Source data:

====================

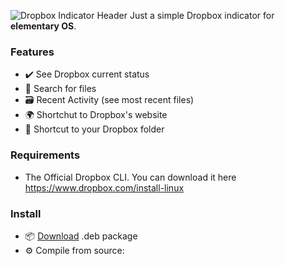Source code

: ![Dropbox Indicator Header](https://github.com/rbribeiro/wingpanel-indicator-dropbox/blob/master/screenshots/top.png)
Just a simple Dropbox indicator for **elementary OS**.
### Features
- ✔️ See Dropbox current status
- 🔎️ Search for files
- 🗃️ Recent Activity (see most recent files)
- 🌍️ Shortchut to Dropbox's website
- 📂️ Shortcut to your Dropbox folder

### Requirements
- The Official Dropbox CLI. You can download it here https://www.dropbox.com/install-linux

### Install 
- 📦️ [Download](https://github.com/rbribeiro/wingpanel-indicator-dropbox/blob/master/packages/com.github.rbribeiro.wingpanel-indicator-dropbox_0.1_amd64.deb) .deb package
- ⚙️ Compile from source:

====================

Exercise goal:
Among the lines of the material, find those that hold the word "wingpanel" and copy them.

Result of this exercise:
: ![Dropbox Indicator Header](https://github.com/rbribeiro/wingpanel-indicator-dropbox/blob/master/screenshots/top.png)
- 📦️ [Download](https://github.com/rbribeiro/wingpanel-indicator-dropbox/blob/master/packages/com.github.rbribeiro.wingpanel-indicator-dropbox_0.1_amd64.deb) .deb package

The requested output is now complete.